Must say the food in C Dasa has been a pleasant surprise, we were expecting Lovina standards, but there are quite a lot of newly renovated places, mainly with European owners and local other halves, with very interesting menus (some amazing restaurants worthy of 5 stars in anyone's language and cheap as chips). The one we ate at (La 48) the first night , on the lagoon, was sort of ‘nouvelle cuisine' with things like goat cheese foam in a starter, very nice food though, and at Aus $5 for a main course a real bargain! (The dark chocolate mousse was divine)
We felt that 2 nights were enough for us, as once one had walked one way along the road and then the other way there was nowhere else to walk to (and we weren't planning to snorkel, and have seen nearby tourist attractions in the past) Last time we snorkeled there with the kids a body was pulled out of the sea, which kind of puts one off!! Poor old guy had had a heart attack they thought. One real drawback is not being able to walk along the beach for any distance. There are lots of villas being built on a time share arrangement, trying to catch the retired Europeans who don't want to spend winters in their homeland.

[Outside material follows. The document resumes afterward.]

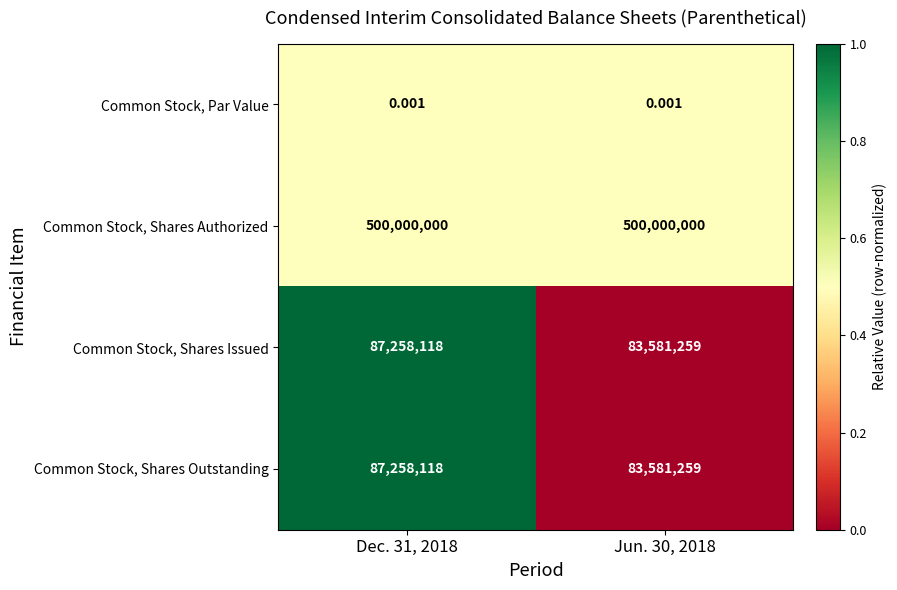

How many data points in Common Stock, Shares Outstanding are less than 87258118?

1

Onto Ubud. First night we went to the 'des Artiste' and it's as good as ever! We are staying at Honeymoon Cottages as usual, and as is usual in Bali, there is a plumbing problem. When Ibu has a bath and pulls the plug, most of it goes down the correct drain, but some of it floods the bathroom floor, making it a swim through if you want to use the toilet and some of it seeps through the wall and under the bed, making the bedroom floor a slippery death trap for the unwary. Reported it to reception and they have promised to 'have a look at it!!!!' (my solution to solve the problem is easier - just shower don't bath - problem solved - there; am I not a genius?)

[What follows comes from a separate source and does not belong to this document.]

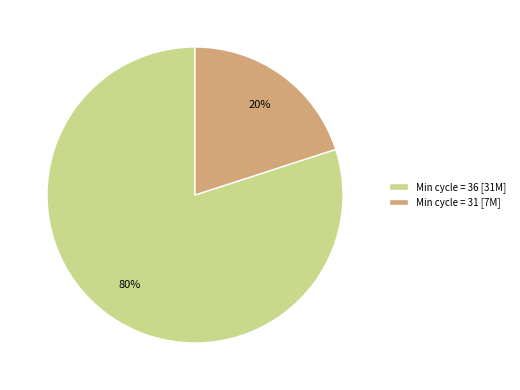

Does Min cycle = 31 [7M] represent more than half of the total?

No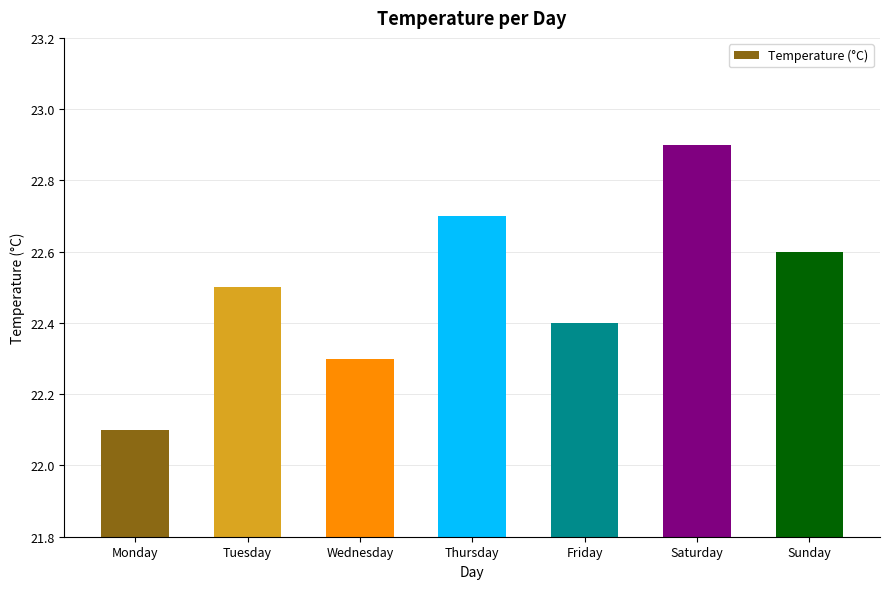

What is the average value?

22.5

Did our rice paddy walk in reverse today to see if we could figure out where we went off the track so to speak last time (and nearly ended up marooned in the middle of the rice paddies, destined to spend the rest of our lives as scarecrows), on our last walk, 12 months ago. (I was a Krod then) We did our best impressions of mountain goats climbing up and down steep Muddy River banks with steps gouged into the muddy bank that you needed legs the length of Aaron Sandilands legs to have half a chance of getting up or down. (Of course a local lady of our vintage with a heavy load balanced on her head did not seem to have any problems, but she was only showing off!) We did a few unnecessary crossings of the river, only to reverse back and try again. (Following the instructions in reverse of keeping as close as possible to the river on your left -'Tis not possible Mr Fawlty') The bottom line was we ended up out on the bitumen road after having christened my (Bob's) new right boot by submerging it in a irrigation channel, but only over the ankle. Had lunch at the same great spot as last time (Matahari Lumbaung bungalows, but the sign for the hot tub, but no clothes has been removed - the owner told me that it was only a joke) and the walk home was at a quicker pace, if that's possible, only slowing slightly as we passed the artist and silversmiths studios, due to the persistent rumbling of thunder, big black clouds getting closer, the sudden drop in temperature and the odd spot of a heavy rain drop every now and then. Having made 3400 metres of the 3500 metres to get home, the heavens opened!!!!!